> Consegna
Ricopia integralmente, senza alcuna modifica, il testo qui sotto sul reality culinario "La terra dei cuochi".

> Testo
# La terra dei cuochi: reality culinario della Clerici in onda Venerdì Sera sulla Rai



## admin (24 Aprile 2013)

*La terra dei cuochi: reality culinario della Clerici in onda Venerdì Sera sulla Rai*

Sta per iniziare un *nuovo reality* (talent) dedicato alla *cucina*. Il programma si chiamerà "*La terra dei cuochi*", sarà condotto da *Antonella Clerici *(già conduttrice de La prova del cuoco) e andrà in onda il *venerdì in prima serata alle ore 21*. Le puntate saranno 6 e gli otto concorrenti scelti, persone comuni, verranno affiancati da 8 vip. L'obiettivo è vincere il montepremi di *120 mila euro* con i quali aprire un ristorante. I Vip in gara saranno Paola Barale, Rosita Celentano, Tosca D'Aquino, Ugo Dighero, Giorgio Mastrota, Flavio Montrucchio, Emanuela Aureli e Walter Nudo. Tra i concorrenti (tutti sconosciuti) ci sarà *Valentina Scarnecchia*, figlia dell'ex calciatore della Roma e dell'attuale moglie di Beppe Grillo. I concorrenti in gara dovranno sfidare anche i più grandi chef italiani. I piatti cucinati verranno giudicati dai parenti dei concorrenti (che non conosceranno l'autore del piatto) e dallo chef pluripremiato e pluristellato *Davide Scabin* del Combal Zero di Rivoli.

> Elenco dati
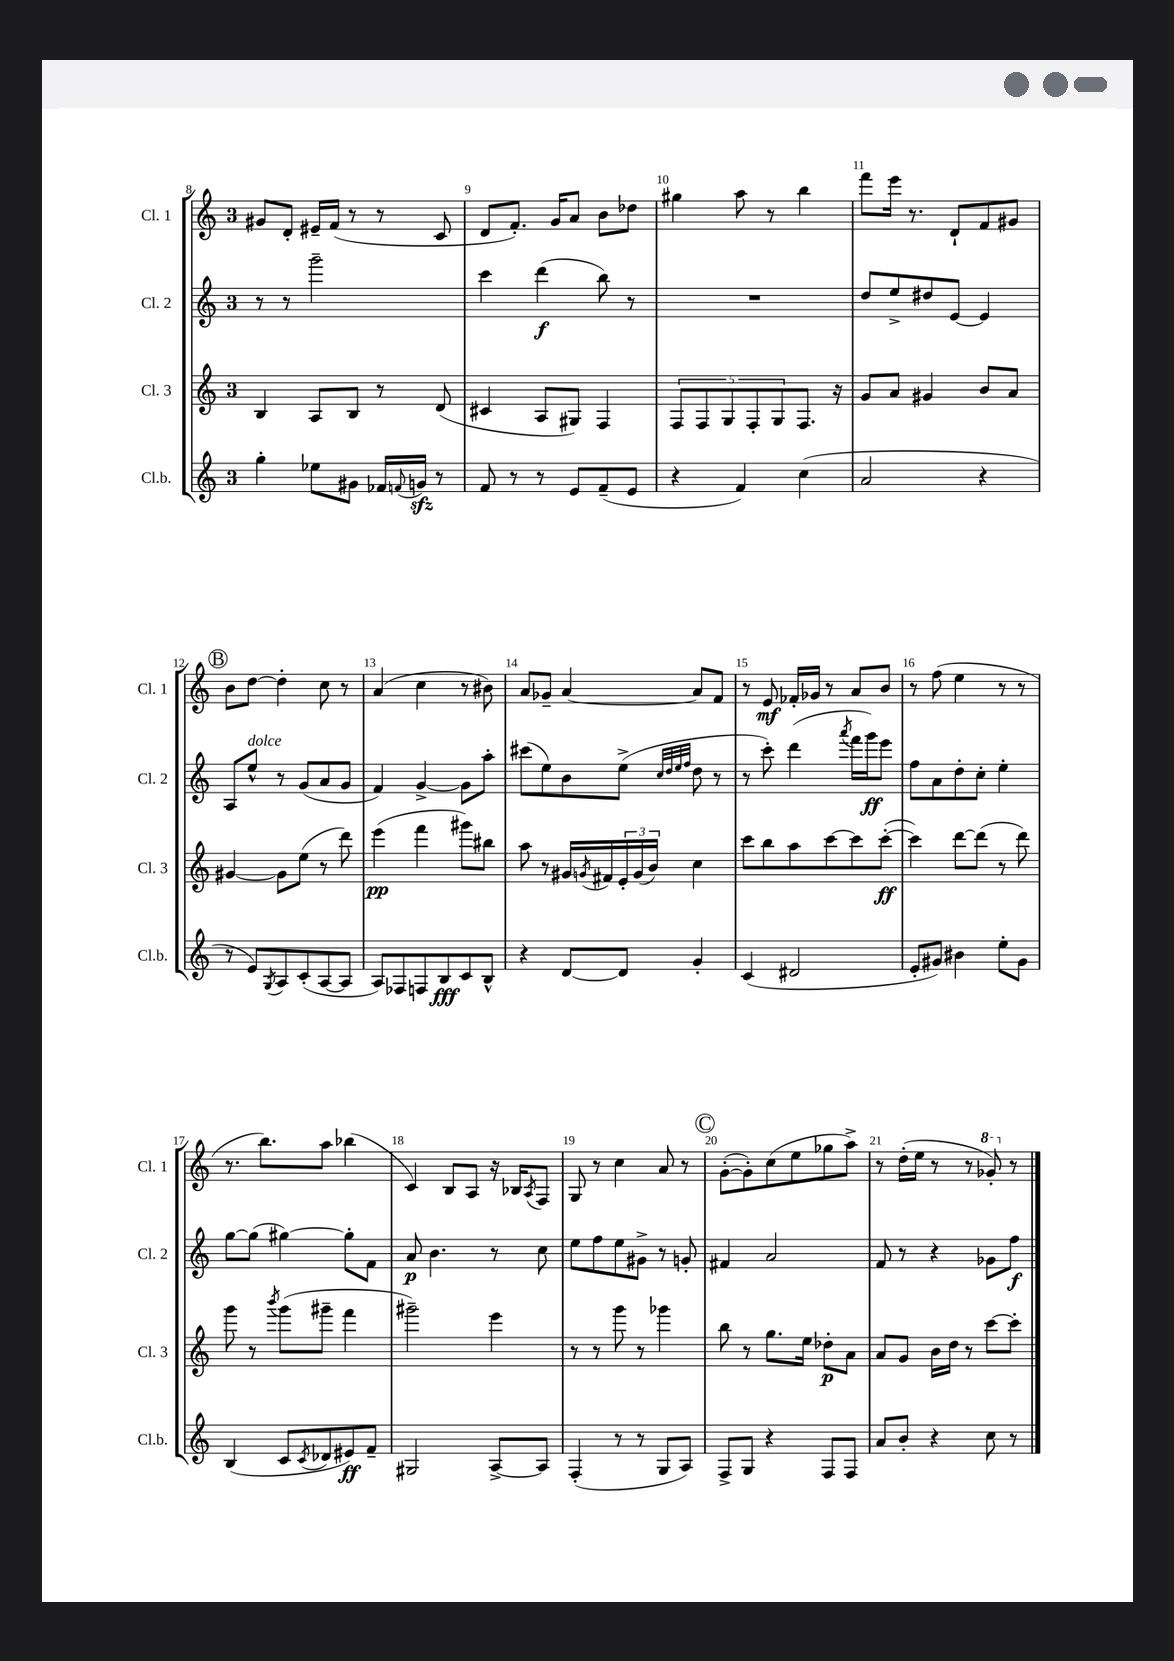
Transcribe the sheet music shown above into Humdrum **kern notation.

**kern	**kern	**kern	**kern
*staff4	*staff3	*staff2	*staff1
*clefG2	*clefG2	*clefG2	*clefG2
*k[]	*k[]	*k[]	*k[]
*M3/4	*M3/4	*M3/4	*M3/4
4gg'	4B	8r	8g#
.	.	8r	8d'
8ee-	8A	2ggg~	16e#~
.	.	.	(16f
8g#	8B	.	8r
16f-	8r	.	8r
8qqf	.	.	.
16g	.	.	.
8r	(8d	.	8c
=	=	=	=
8f	4c#	4ccc	8d
8r	.	.	8.f')
8r	8A	(4ddd	.
.	.	.	16g
8e	8G#)	.	8a
(8f~	4F	8bb)	8b
8e	.	8r	8dd-
=	=	=	=
4r	10F	2.r	4gg#
.	10F	.	.
.	10G	.	.
4f)	.	.	8aa
.	10F'	.	.
.	.	.	8r
.	10G	.	.
(4cc	8.F	.	4bb
.	16r	.	.
=	=	=	=
2a	8g	8dd	8fff
.	8a	8ee^	16eee
.	.	.	8.r
.	4g#	8dd#	.
.	.	[8e	8d`
4r	8b	4e]	8f
.	8a	.	8g#
=	=	=	=
8r	[4g#	8A	8b
8e)	.	8ee^^	[8dd
8qG	.	.	.
8A	8g#]	8r	4dd']
(8c'	(8ee	(8g	.
[8A	8r	8a	8cc
8A]	8ddd)	8g	8r
=	=	=	=
8A)	(4eee	4f)	(4a
8F-	.	.	.
8F	4fff	[4g^	4cc
8B	.	.	.
8c	8ggg#)	8g]	8r
8B^^	8bb#	8aa'	8b#)
=	=	=	=
4r	8aa	(8ccc#	8a
.	8r	8ee)	8g-~
[8d	16g#	8b	[4a
.	8qg	.	.
.	16f#	.	.
8d]	24e'	(8ee^	.
.	(24g	.	.
.	24b)	.	.
.	.	32qqcc	.
.	.	32qqdd	.
.	.	32qqee	.
.	.	32qqff	.
4g'	4cc	8dd	8a]
.	.	8r	8f
=	=	=	=
(4c	8ccc	8r	8r
.	8bb	8ccc')	8e
2d#	8aa	(4ddd	16f-'
.	.	.	16g-
.	[8ccc	.	8r
.	.	8qaaa	.
.	8ccc]	16fff	8a
.	.	16ggg)	.
.	([8ccc'	8eee	8b
=	=	=	=
8e'	4ccc])	8ff	8r
8g#)	.	8a	(8ff
4b#	[8ddd	8dd'	4ee
.	(8ddd]	8cc'	.
8ee'	8r	4ee'	8r
8g#	8ddd)	.	8r
=	=	=	=
(4B	8ggg	[8gg	8.r
.	8r	(8gg]	.
.	.	.	8.bb)
.	8qbbb	.	.
8c	(8ggg	[4gg#)	.
8qc	.	.	.
8d-	8ggg#~	.	8aa
8e#)	4fff	8gg#']	(4bb-
8f~	.	8f	.
=	=	=	=
2G#	2ggg#~)	8a	4c)
.	.	4.b	.
.	.	.	8B
.	.	.	8A
[8A^	4eee	8r	16r
.	.	.	16B-
.	.	.	8qA
8A]	.	8cc	8F
=	=	=	=
(4F'	8r	8ee	8G
.	8r	8ff	8r
8r	8ggg	8ee	4cc
8r	8r	8g#^	.
8G	4ggg-	8r	8a
8A)	.	8g'	8r
=	=	=	=
8F^	8bb	4f#	([8g'
8G	8r	.	8g'])
4r	8.gg	2a	(8cc
.	.	.	8ee
.	16ee	.	.
8F	8dd-'	.	8gg-
8F	8a	.	8aa^)
=	=	=	=
8a	8a	8f	8r
8b'	8g	8r	(16dd'
.	.	.	16ee
4r	16b	4r	8r
.	16dd	.	.
.	8r	.	8r
8cc	[8ccc	8g-	8gg-')
8r	8ccc']	8ff	8r
==	==	==	==
*-	*-	*-	*-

> Risposta
# La terra dei cuochi: reality culinario della Clerici in onda Venerdì Sera sulla Rai



## admin (24 Aprile 2013)

*La terra dei cuochi: reality culinario della Clerici in onda Venerdì Sera sulla Rai*

Sta per iniziare un *nuovo reality* (talent) dedicato alla *cucina*. Il programma si chiamerà "*La terra dei cuochi*", sarà condotto da *Antonella Clerici *(già conduttrice de La prova del cuoco) e andrà in onda il *venerdì in prima serata alle ore 21*. Le puntate saranno 6 e gli otto concorrenti scelti, persone comuni, verranno affiancati da 8 vip. L'obiettivo è vincere il montepremi di *120 mila euro* con i quali aprire un ristorante. I Vip in gara saranno Paola Barale, Rosita Celentano, Tosca D'Aquino, Ugo Dighero, Giorgio Mastrota, Flavio Montrucchio, Emanuela Aureli e Walter Nudo. Tra i concorrenti (tutti sconosciuti) ci sarà *Valentina Scarnecchia*, figlia dell'ex calciatore della Roma e dell'attuale moglie di Beppe Grillo. I concorrenti in gara dovranno sfidare anche i più grandi chef italiani. I piatti cucinati verranno giudicati dai parenti dei concorrenti (che non conosceranno l'autore del piatto) e dallo chef pluripremiato e pluristellato *Davide Scabin* del Combal Zero di Rivoli.